Given task:
Find every line in the records that contains the word "barcode", matching case exactly, and copy each of those lines.

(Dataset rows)
(begin)

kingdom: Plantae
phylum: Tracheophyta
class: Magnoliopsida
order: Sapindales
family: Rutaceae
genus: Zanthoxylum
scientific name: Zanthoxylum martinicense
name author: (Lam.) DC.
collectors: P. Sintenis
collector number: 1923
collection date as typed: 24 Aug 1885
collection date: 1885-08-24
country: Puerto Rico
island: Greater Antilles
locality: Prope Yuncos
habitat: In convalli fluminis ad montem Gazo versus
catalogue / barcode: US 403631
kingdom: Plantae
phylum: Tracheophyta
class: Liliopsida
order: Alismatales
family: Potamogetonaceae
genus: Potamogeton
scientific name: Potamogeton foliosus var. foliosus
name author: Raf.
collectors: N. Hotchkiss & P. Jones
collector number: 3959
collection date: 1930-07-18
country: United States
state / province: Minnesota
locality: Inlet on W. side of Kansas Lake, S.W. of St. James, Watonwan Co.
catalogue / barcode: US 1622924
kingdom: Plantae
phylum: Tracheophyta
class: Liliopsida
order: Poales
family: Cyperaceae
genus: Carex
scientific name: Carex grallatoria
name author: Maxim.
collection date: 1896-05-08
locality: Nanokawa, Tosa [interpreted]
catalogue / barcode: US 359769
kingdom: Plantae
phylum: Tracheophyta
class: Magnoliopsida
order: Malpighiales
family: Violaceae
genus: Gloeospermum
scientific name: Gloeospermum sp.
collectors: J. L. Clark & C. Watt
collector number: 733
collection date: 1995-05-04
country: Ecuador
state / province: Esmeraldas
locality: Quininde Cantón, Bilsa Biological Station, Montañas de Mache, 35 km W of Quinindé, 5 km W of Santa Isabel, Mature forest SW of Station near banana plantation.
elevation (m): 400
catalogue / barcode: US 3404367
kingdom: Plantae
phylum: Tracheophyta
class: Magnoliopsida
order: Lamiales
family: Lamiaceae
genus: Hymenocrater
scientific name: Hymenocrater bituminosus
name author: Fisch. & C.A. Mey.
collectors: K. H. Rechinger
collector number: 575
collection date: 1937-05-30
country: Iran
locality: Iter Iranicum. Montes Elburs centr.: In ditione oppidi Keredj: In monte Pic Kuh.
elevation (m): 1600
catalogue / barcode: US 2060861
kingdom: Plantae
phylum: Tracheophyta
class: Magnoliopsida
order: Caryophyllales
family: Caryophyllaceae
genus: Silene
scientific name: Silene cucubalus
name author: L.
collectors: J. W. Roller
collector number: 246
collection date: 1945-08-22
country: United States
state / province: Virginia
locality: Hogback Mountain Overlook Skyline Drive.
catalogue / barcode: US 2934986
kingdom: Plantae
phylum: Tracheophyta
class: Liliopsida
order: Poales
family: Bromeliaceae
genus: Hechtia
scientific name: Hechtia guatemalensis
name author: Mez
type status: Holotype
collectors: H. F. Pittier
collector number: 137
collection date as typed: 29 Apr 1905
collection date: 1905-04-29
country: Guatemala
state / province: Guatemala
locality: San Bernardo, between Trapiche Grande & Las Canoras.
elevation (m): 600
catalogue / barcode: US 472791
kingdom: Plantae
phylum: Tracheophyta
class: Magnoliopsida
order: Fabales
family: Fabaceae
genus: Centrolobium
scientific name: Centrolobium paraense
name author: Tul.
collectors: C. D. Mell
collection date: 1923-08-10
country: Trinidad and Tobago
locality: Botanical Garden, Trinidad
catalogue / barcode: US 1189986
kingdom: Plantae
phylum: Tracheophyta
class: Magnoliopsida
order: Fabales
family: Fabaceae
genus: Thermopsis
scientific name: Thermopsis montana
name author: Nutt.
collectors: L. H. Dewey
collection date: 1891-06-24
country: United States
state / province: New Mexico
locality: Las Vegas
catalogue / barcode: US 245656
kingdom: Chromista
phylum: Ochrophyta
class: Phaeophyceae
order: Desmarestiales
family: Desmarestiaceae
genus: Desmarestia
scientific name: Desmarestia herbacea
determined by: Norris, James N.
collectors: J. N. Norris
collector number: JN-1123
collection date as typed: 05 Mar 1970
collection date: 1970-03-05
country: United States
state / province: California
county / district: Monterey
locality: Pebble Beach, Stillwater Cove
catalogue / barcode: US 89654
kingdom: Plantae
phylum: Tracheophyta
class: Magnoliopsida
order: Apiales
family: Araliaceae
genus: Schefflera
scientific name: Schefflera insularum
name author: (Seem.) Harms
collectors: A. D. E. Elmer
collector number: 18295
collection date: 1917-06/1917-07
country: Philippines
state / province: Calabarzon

(end)

Complete response:
catalogue / barcode: US 403631
catalogue / barcode: US 1622924
catalogue / barcode: US 359769
catalogue / barcode: US 3404367
catalogue / barcode: US 2060861
catalogue / barcode: US 2934986
catalogue / barcode: US 472791
catalogue / barcode: US 1189986
catalogue / barcode: US 245656
catalogue / barcode: US 89654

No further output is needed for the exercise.